NAIHC and two other groups used a previous grant from the Ford Foundation to organize three informational conferences on American Indians and credit unions in the last year.

If it is funded, NAIHC will team with the National Federation of Community Development CUs on the technical assistance grant.

Jane DeMarines, communications director of NAIHC, heads up the group's effort by virtue of her previous experience at National Cooperative Bank. She feels that credit unions, "because they represent the little guy," may be a good alternative for delivering financial services on reservations not large enough to attract their own commercial banks.

"We would like to see tribal organizations sponsor credit unions, particularly in those reservation areas where there just isn't access to financial institutions," she said.

Although there is no consensus on exactly how many credit unions currently are operating in Indian Country, there is general agreement that it is about 10. That's less than a tenth of 1% of the 10,000 credit unions in the country.

NAIHC, with a grant from Ford and the help of the National Credit Union Foundation and the Enterprise Foundation, held its first Native credit union seminar at Clackamas, Ore., in September 2002, in conjunction with a meeting of the Northwest Indian Housing Association.

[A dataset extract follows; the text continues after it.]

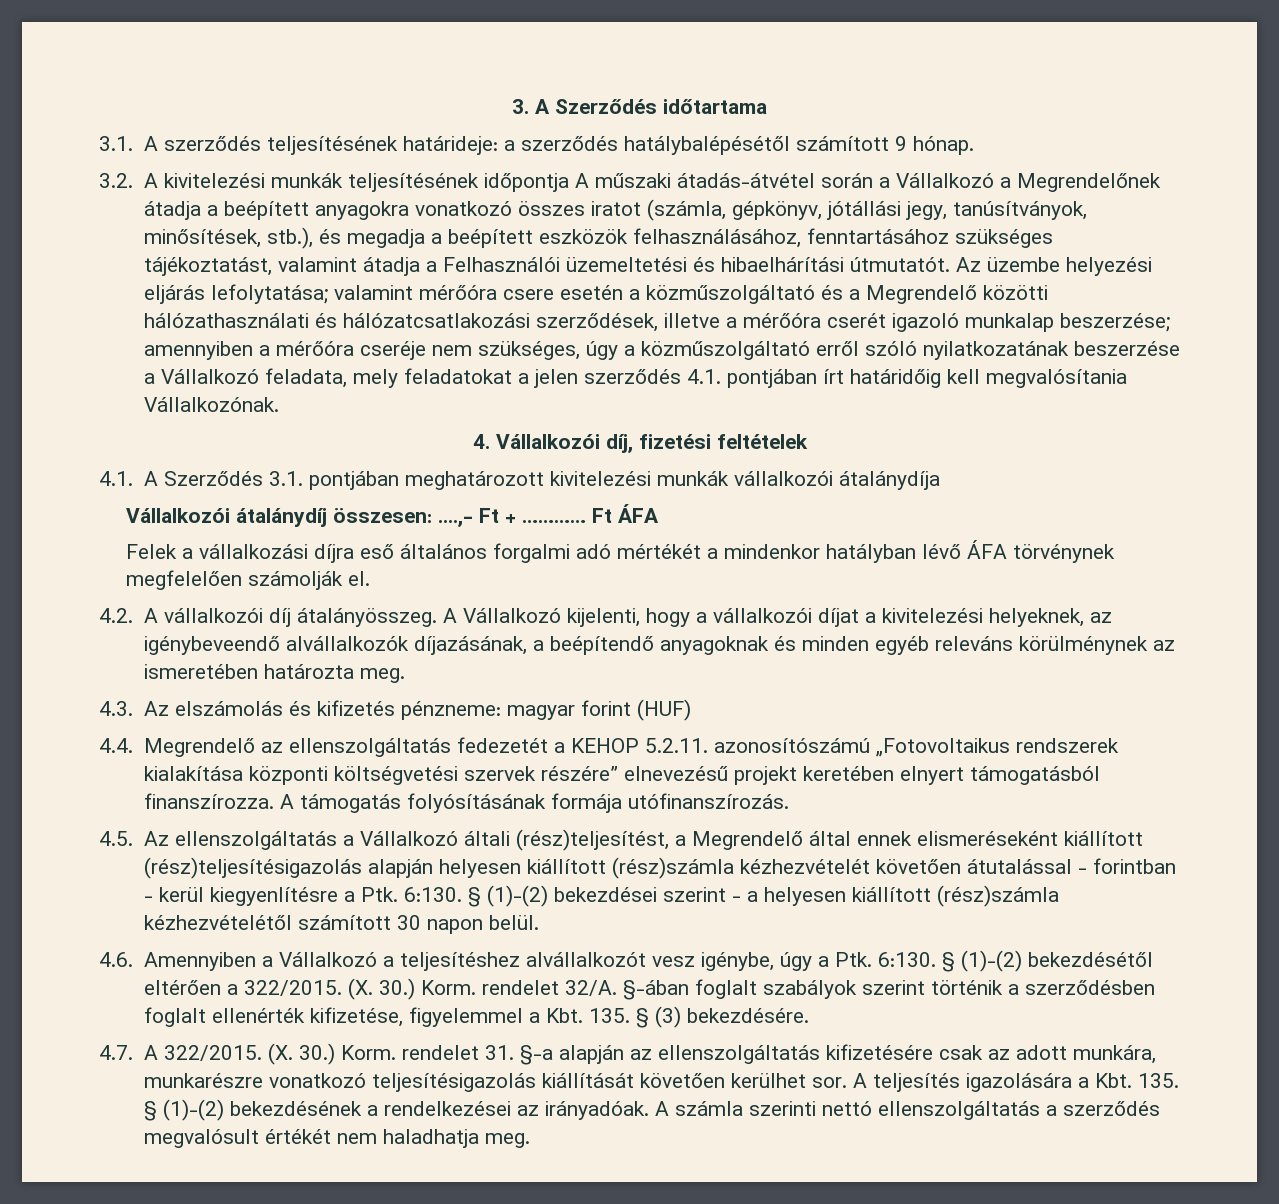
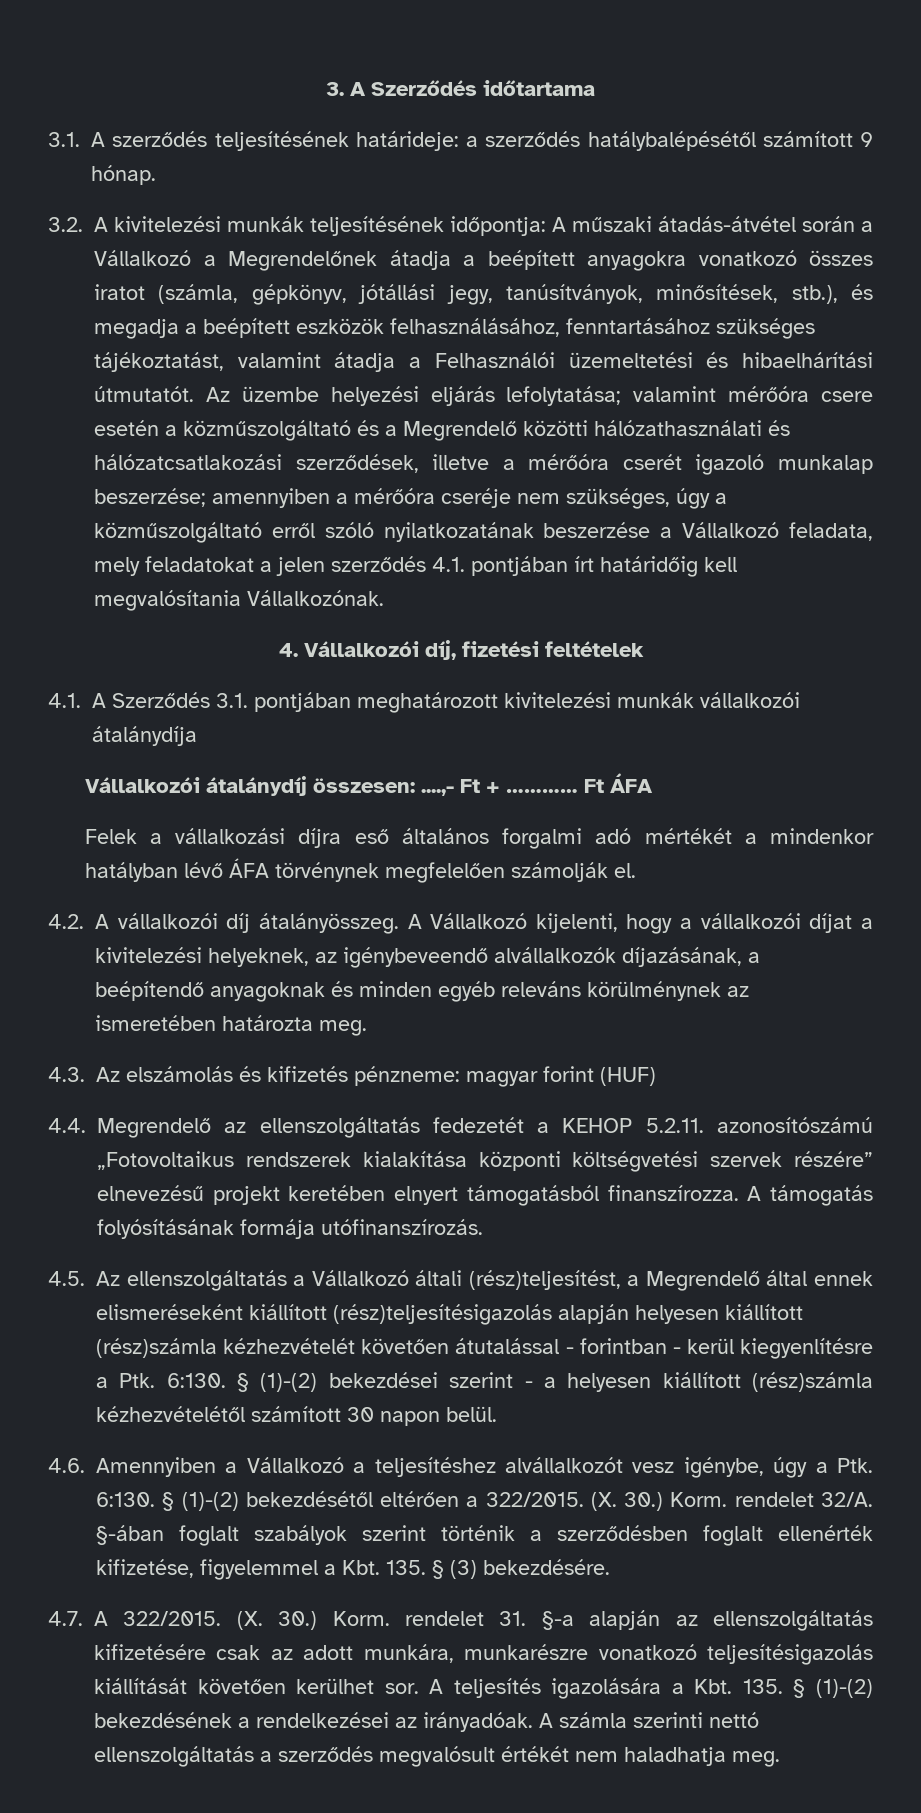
[483,173,569,192] időpontja -> [450,216,546,236] időpontja:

About 25 people attended, said DeMarines.

Turning People Away

Its second was in Oklahoma, in conjunction with a meeting of the Southern Plains Indian Housing Association, with a similar number of attendees. Its third meeting, in March of this year in Washington, was its "most comprehensive one," according to DeMarines, with about 60 attendees. "We had to turn people away."

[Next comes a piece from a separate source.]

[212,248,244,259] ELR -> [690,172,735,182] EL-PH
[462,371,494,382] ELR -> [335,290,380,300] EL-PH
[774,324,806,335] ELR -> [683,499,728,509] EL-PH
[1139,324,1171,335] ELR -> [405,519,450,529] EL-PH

NAIHC executive director Gary Gordon said at the Washington meeting "credit unions are a mechanism that tribes can use to teach their members the importance of developing credit histories good credit histories, as well as to budget and save for a downpayment and closing costs. It's hard to do that through an ATM machine, sometimes the only source of banking within a reasonable drive for many tribes."

Speakers at the meetings have included Bob Shipe, president and chief executive of First American Credit Union, Window Rock, Ariz.; Stephen Scott, manager of Lac Courte Oreilles Federal Credit Union, Wisconsin and Tony Brown, director of the federal Community Development Financial Institutions Fund, which includes credit unions in its annual funding awards.

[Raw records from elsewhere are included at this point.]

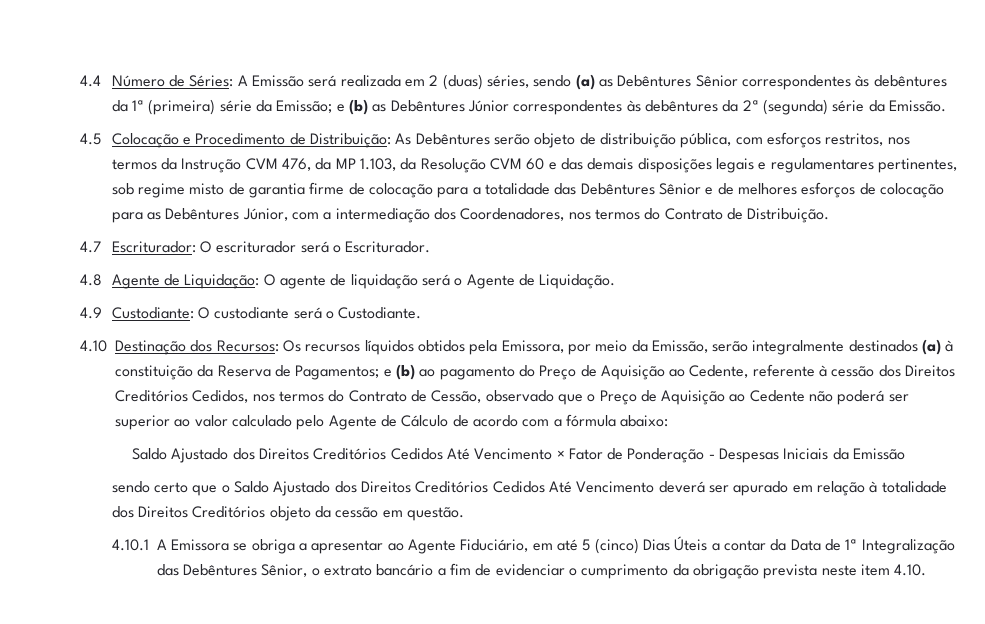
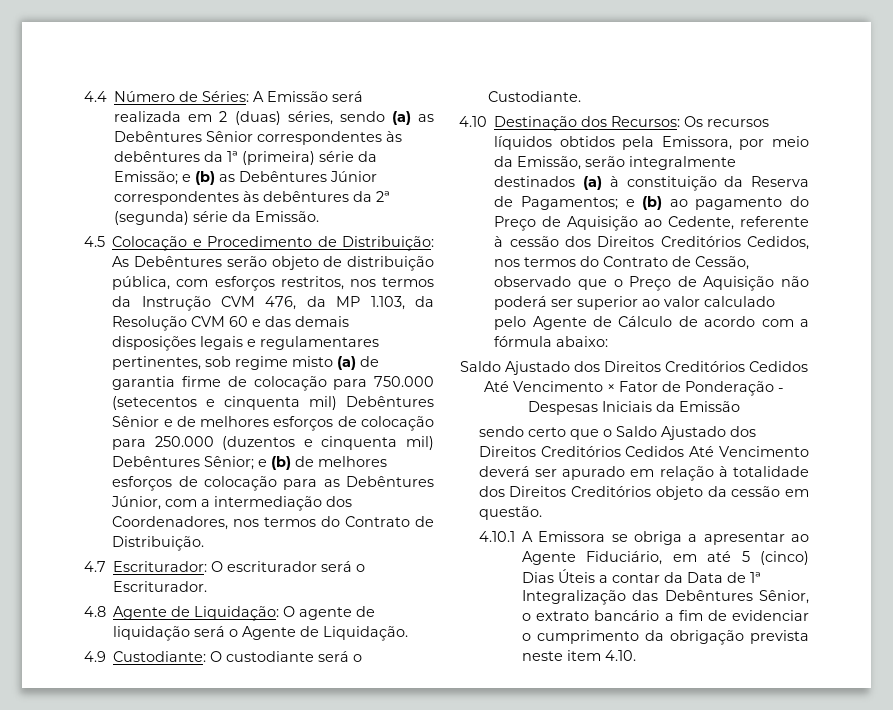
(225, 189) none -> [337,356,357,370] (a)
[472,183,577,195] a totalidade das -> [374,376,434,387] [112,396,338,410] 750.000 (setecentos e cinquenta mil)
(143, 217) none -> [154,436,435,450] [112,456,388,470] [112,476,318,491] 250.000 (duzentos e cinquenta mil) Debêntures Sênior; e (b) de melhores esforços de colocação para
[729,390,805,402] ao Cedente -> (775, 283) none

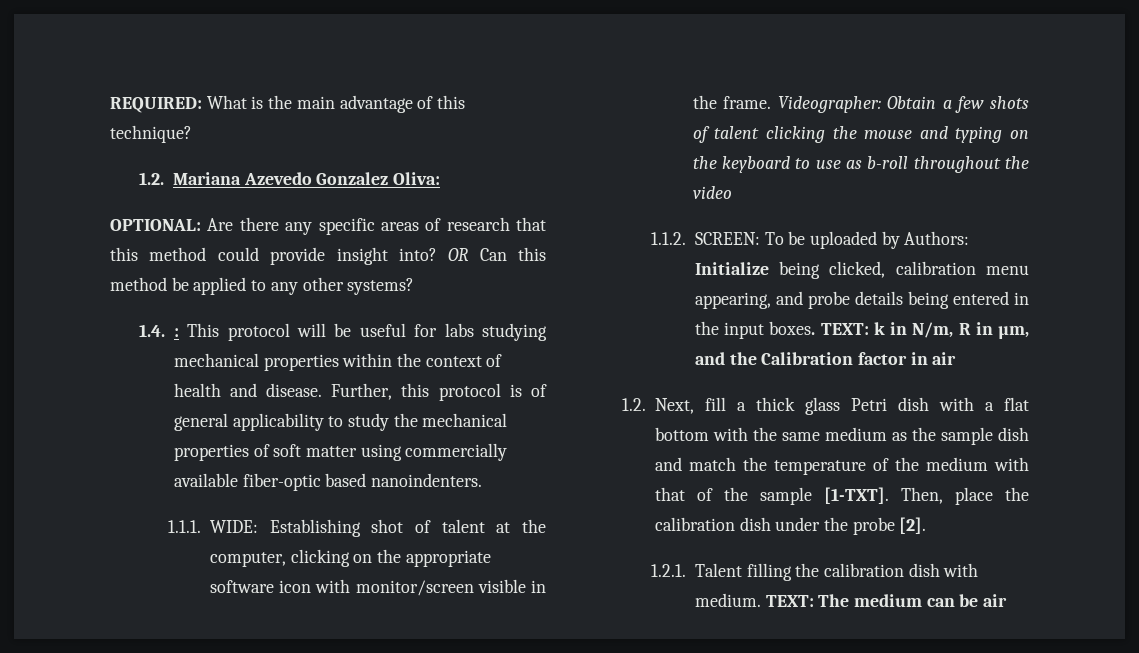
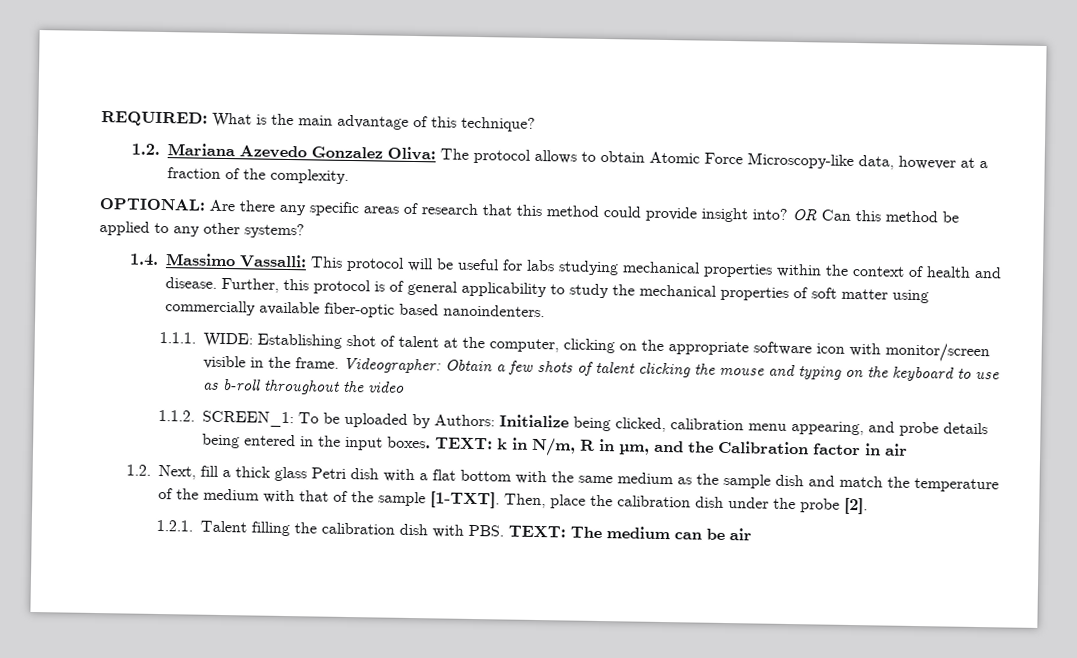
(440, 178) none -> [439,148,988,170] [166,167,349,184] The protocol allows to obtain Atomic Force Microscopy-like data, however at a fraction of the complexity.
[173,328,179,337] : -> [164,253,307,269] Massimo Vassalli:
[694,232,760,245] SCREEN: -> [201,410,294,428] SCREEN_1:
[694,593,761,607] medium. -> [467,524,504,537] PBS.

DeMarines pointed out that First American, originally chartered by a group that was majority Navajo, has expanded to serve several other tribes in its area. It is believed to be the longest-established CU in Indian Country.

Other Native-affiliated credit unions include White Earth Reservation Federal Credit Union, Minnesota; South Metro Federal Credit Union, Minnesota (Shakopee, Mdewakanton, Sioux); Sisseton-Wahpeton Federal Credit Union, South Dakota; and Ft. Randall Federal Credit Union, South Dakota.

About five groups at those meetings have expressed interest in developing a credit union, she said, although she has no idea how many will actually take it further. But they have included groups from the Umatilla reservation in Oregon, the Spokane reservations in Washington, and the Akwesasne Housing Authority in New York state.

The next step NAIHC wants to take is more intensive training and technical assistance for tribal groups to actually charter credit unions. If the Ford Foundation grants them money for this purpose, they will team with Cliff Rosenthal, executive director of the National Federation of Community Development Credit Unions.